◆ SET EXERCISE 1 ◆
List every childcare option that the second of the childcare comments says the writer could afford.

◆ TEXT SECTION ◆
+===+
We interviewed a few Nannies before deciding for sure on our daycare. None of them had a strong plan to support breastfeeding but my daycare did/does. That doesn’t mean Nannies are bad and daycare is good, it means daycare was better **for us**. The people who are intensely against one or the other have either an axe to grind or a separate agenda. |
Ok I’ll tell it like it is. Could afford daycare, nanny, and both at the same time. But no one is as competent as me, which is obviously a problem because I’m type A. The best answer would have been to quit and SAHM to raise them myself, but I make too much money to justify walking away from right now, so I’m the annoying working mom who glorifies the SAHM lifestyle and complains about how she can’t “afford” to quit.
+===+
◆ SUPPLIED MATERIAL ◆
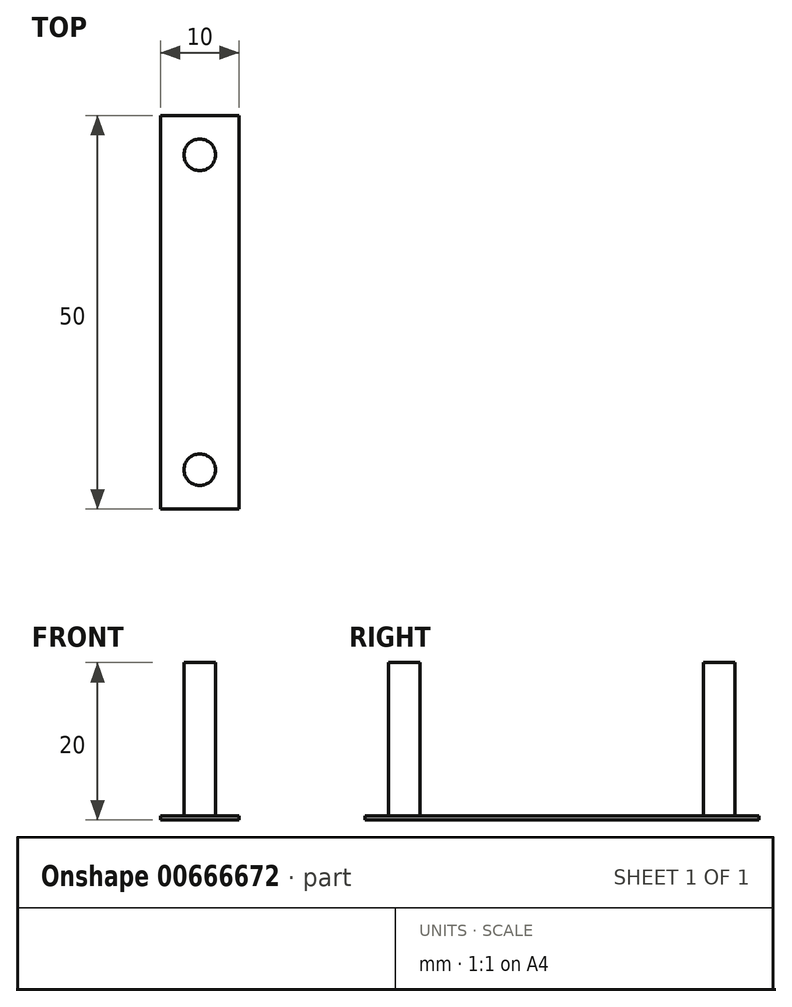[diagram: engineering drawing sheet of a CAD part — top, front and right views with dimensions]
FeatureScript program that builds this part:
annotation { "Feature Type Name" : "Feature", "Feature Type Description" : "" }
export const myFeature = defineFeature(function(context is Context, id is Id, definition is map)
    precondition{}
    {
        {
            var Q0;
            Q0=qCreatedBy(makeId("Top.planeOp"),FACE);
            var sketch = newSketch(context, id + "F0", { "sketchPlane" : qUnion([Q0])});
            skLineSegment(sketch, "E0.bottom", {"start": v(0, 0) * mm, "end": v(-10, 0) * mm});
            skLineSegment(sketch, "E0.top", {"start": v(0, 50) * mm, "end": v(-10, 50) * mm});
            skLineSegment(sketch, "E0.left", {"start": v(0, 0) * mm, "end": v(0, 50) * mm});
            skLineSegment(sketch, "E0.right", {"start": v(-10, 0) * mm, "end": v(-10, 50) * mm});
            skLineSegment(sketch, "E1", {"start": v(-5, 50) * mm, "end": v(-5, 0) * mm, "construction": true});
            skCircle(sketch, "E2", {"center": v(-5, 45) * mm, "radius": 2 * mm});
            skCircle(sketch, "E3", {"center": v(-5, 5) * mm, "radius": 2 * mm});
            skSolve(sketch);
        }
        {
            var Q0;
            Q0=makeQuery(id+"F0.imprint","IMPRINT",FACE,{"disambiguationData":[TD([[makeQuery(id+"F0.imprint","IMPRINT",EDGE,{"derivedFrom":sQuery(id+"F0.wireOp",EDGE,"E0.bottom")}),-1.0]])]});
            extrude(context, id + "F1", {"entities" : qUnion([Q0]), "depth" : .5 * mm, "offsetDistance" : 25 * mm});
        }
        {
            var Q0;
            Q0=makeQuery(id+"F0.imprint","IMPRINT",FACE,{"disambiguationData":[TD([[makeQuery(id+"F0.imprint","IMPRINT",EDGE,{"derivedFrom":sQuery(id+"F0.wireOp",EDGE,"E3")}),1.0]])]});
            var Q1;
            Q1=makeQuery(id+"F0.imprint","IMPRINT",FACE,{"disambiguationData":[TD([[makeQuery(id+"F0.imprint","IMPRINT",EDGE,{"derivedFrom":sQuery(id+"F0.wireOp",EDGE,"E2")}),1.0]])]});
            extrude(context, id + "F2", {"entities" : qUnion([Q0, Q1]), "operationType" : NewBodyOperationType.ADD, "depth" : 20 * mm, "offsetDistance" : 25 * mm});
        }
    });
+===+
◆ SET EXERCISE 2 ◆
Rewrite the entries from their start up to and including the line containing "var sketch = newSketch(context, id", replacing "definition" with "params" and changing nothing else. Leave the pictures out.

◆ FULL ANSWER 1 ◆
daycare; a nanny; both at the same time

◆ FULL ANSWER 2 ◆
[diagram: engineering drawing sheet of a CAD part — top, front and right views with dimensions]
FeatureScript program that builds this part:
annotation { "Feature Type Name" : "Feature", "Feature Type Description" : "" }
export const myFeature = defineFeature(function(context is Context, id is Id, params is map)
    precondition{}
    {
        {
            var Q0;
            Q0=qCreatedBy(makeId("Top.planeOp"),FACE);
            var sketch = newSketch(context, id + "F0", { "sketchPlane" : qUnion([Q0])});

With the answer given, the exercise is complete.